-
Notifications
You must be signed in to change notification settings - Fork 15k
Description
Bugzilla Link | 45873 |
Version | trunk |
OS | Windows NT |
CC | @adibiagio,@legrosbuffle,@jrmuizel,@LebedevRI,@RKSimon |
Extended Description
This was suggested by Andy in https://lists.llvm.org/pipermail/llvm-dev/2020-May/141487.html
The idea is to add a DelayCycles vector to SchedWriteRes to indicate the relative start cycle for each reserved resource. That would effectively model dependent uOps.
At the moment, it is not possible to delay the consumption of specific hardware resources. The expectation is that resource consumption always starts at relative cycle #0 (i.e. relative to the instruction issue cycle).

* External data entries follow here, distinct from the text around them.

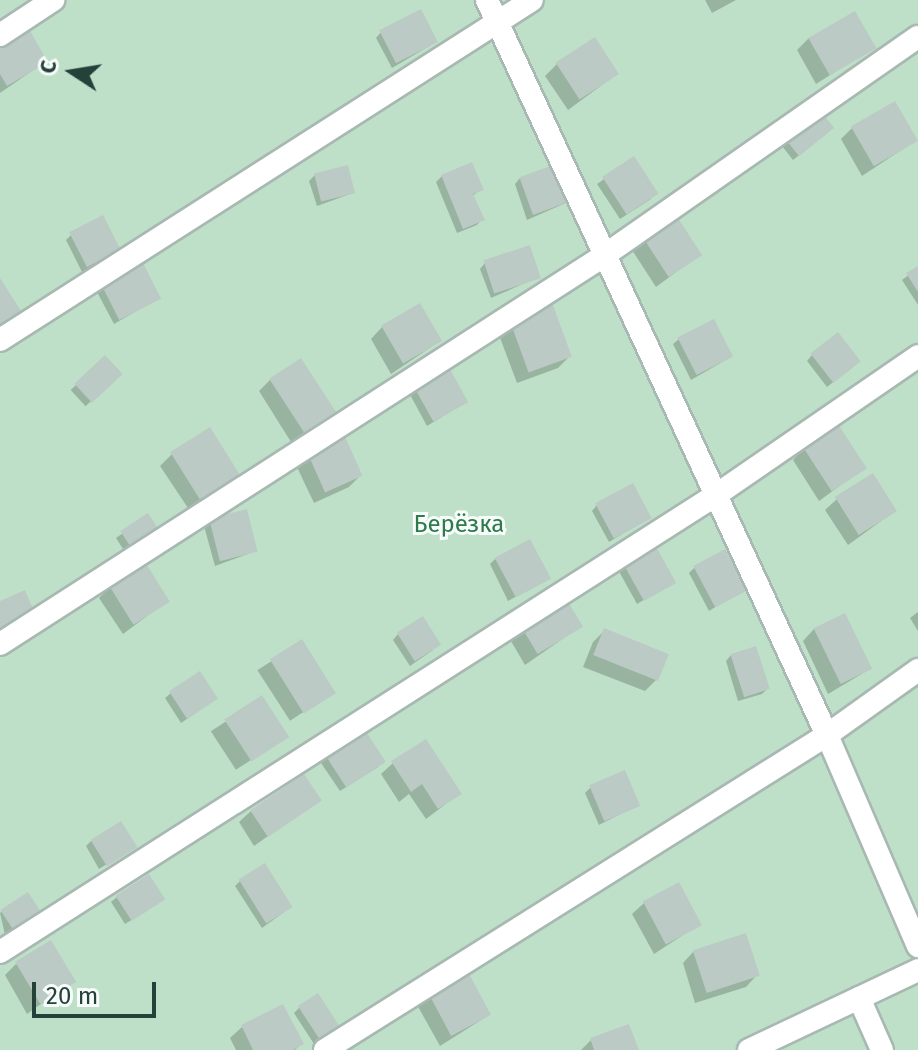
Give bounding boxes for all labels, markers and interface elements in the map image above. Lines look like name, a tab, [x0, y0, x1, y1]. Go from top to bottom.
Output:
north arrow	[32, 32, 112, 112]
text: С	[34, 58, 63, 76]
park label: Берёзка	[414, 511, 504, 539]
scale bar	[36, 966, 160, 1016]
text: 20 m	[46, 982, 98, 1010]

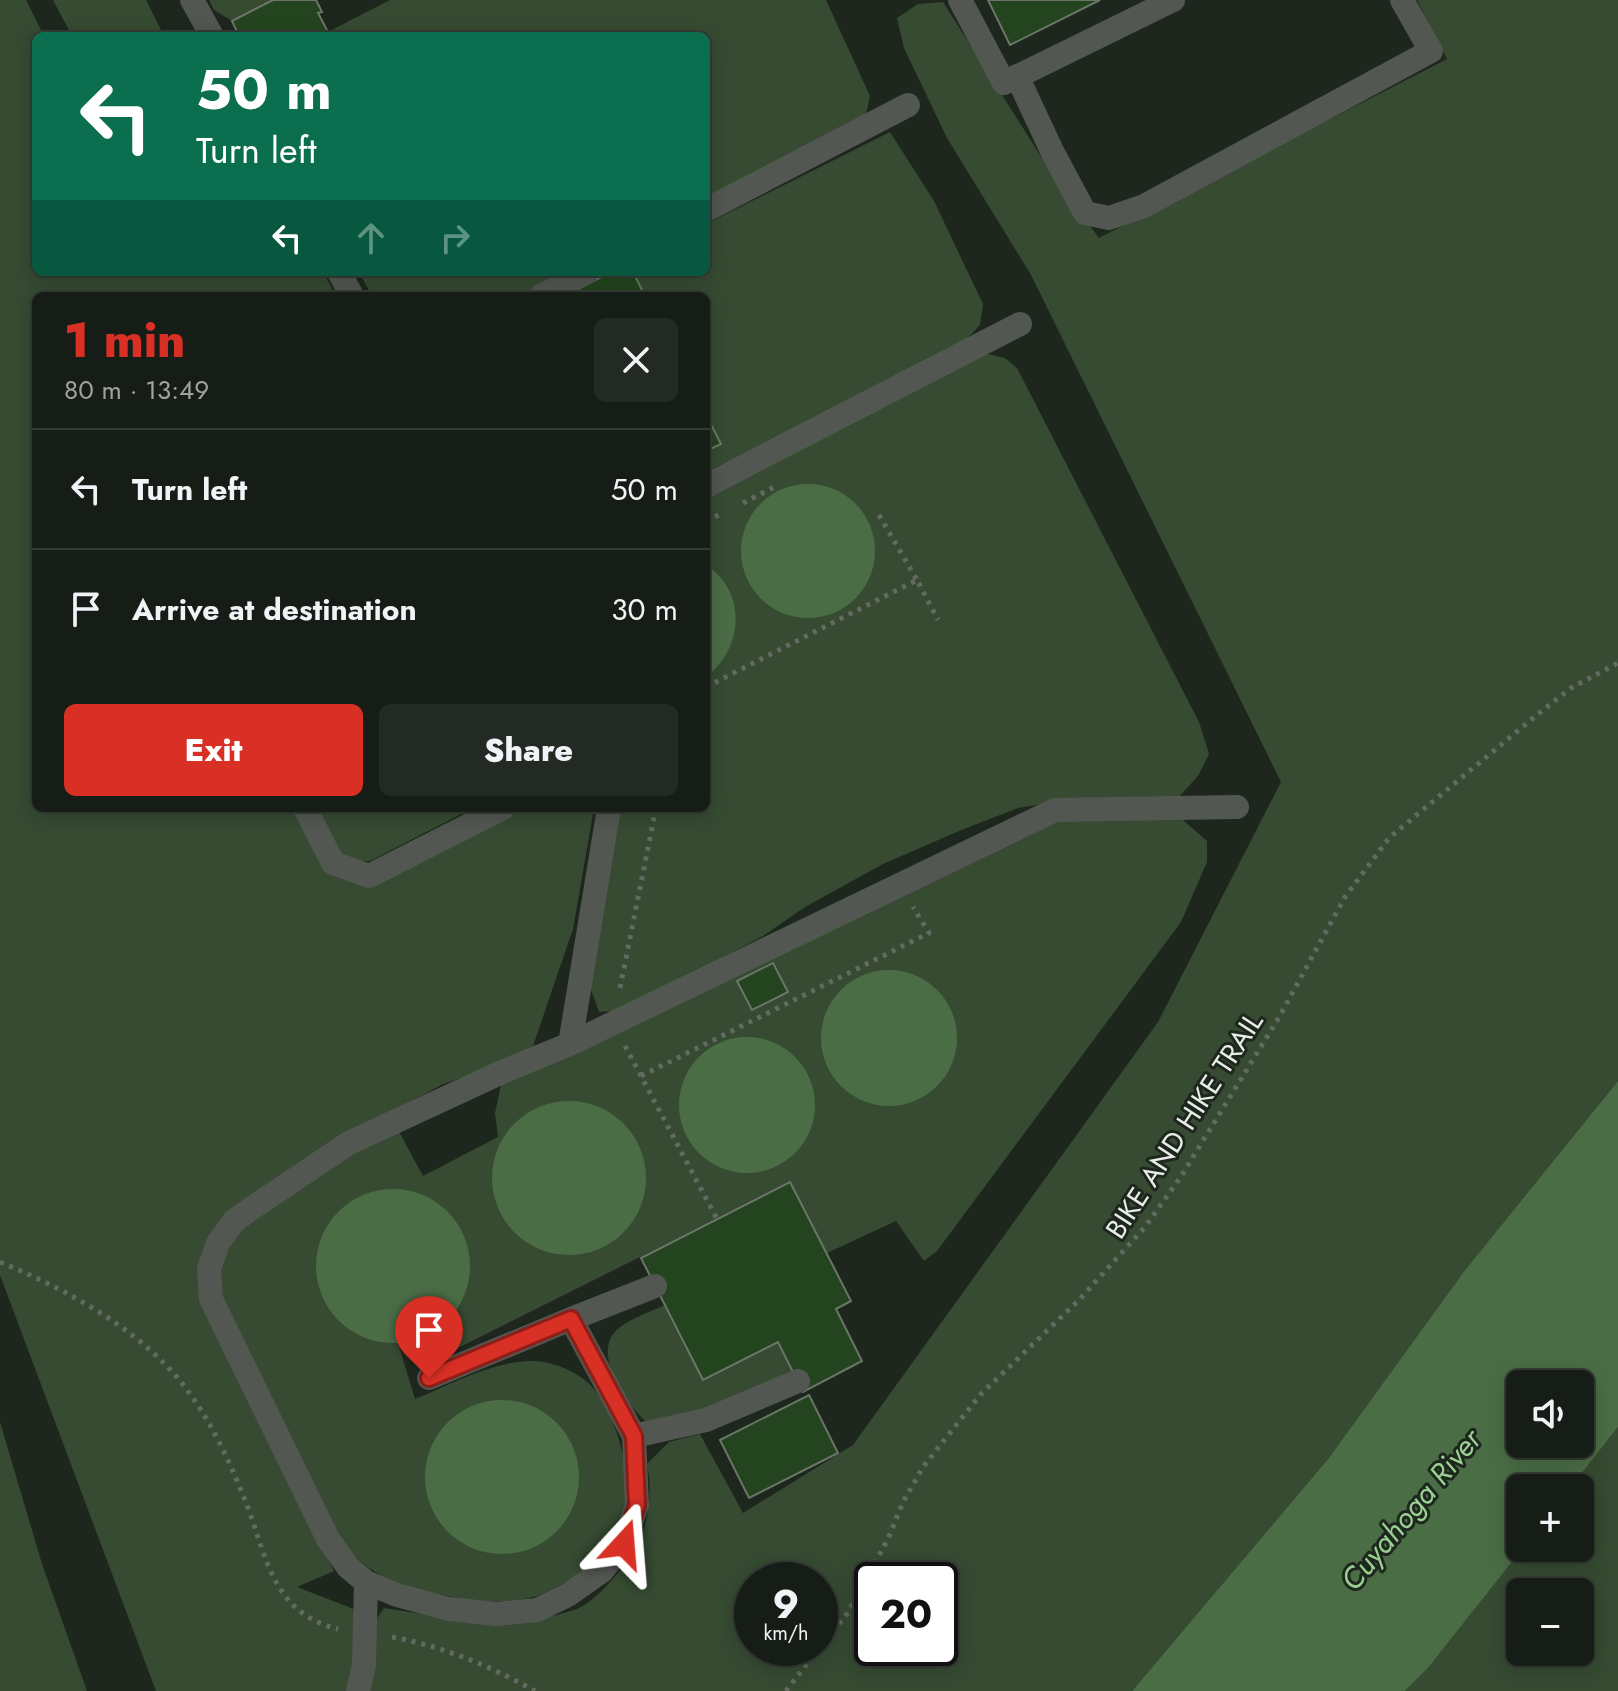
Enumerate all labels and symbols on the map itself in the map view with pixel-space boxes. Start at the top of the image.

A vector of DelayCycles (if present) would contain unsigned integer values (ideally one per each processor resource consumed by a write), and those values would be offsets in cycles relative to the issue cycle.
The absence of a DelayCycles vector would be semantically equivalent to a all-zeroes DelayCycles vector.
This would require a mostly mechanical change in tablegen to teach how to parse and semantically analyze this new concept. The subtarget-emitter would eventually generate information about those delay-cycles in a table.
A more complicated change would be needed for the bookkeping logic in mca (HardwareUnits/ResourceManager.cpp).
Most x86 processor models would probably benefit from this change. SchedWrite definitions which might benefit from this change are writes for horizontal operations. On most x86 processors, horizontal add/sub is usually decoded into a pair of shuffles uOPs followed by a single (data-dependent) vector ADD uOP.
The ADD uOP doesn't execute immediately because it needs to wait for the other two shuffle uOPs. So the ALU pipe is still available at relative cycle #0, and it is only consumed by the horizontal operation starting from relative cycle #1.
This was just an example. There are probably various write descriptors (not just writes for microcoded instructions) which would benefit from this change.
This will also solve a number of known problems with the descriptors in Haswell/Broadwell. Last but not least it would allow us to simplify the bookkeping logic in llvm-mca and get rid of the not-so-nice "reserved" bit for processor resource groups. More details about those two issues can be found in the above mentioned llvmdev thread.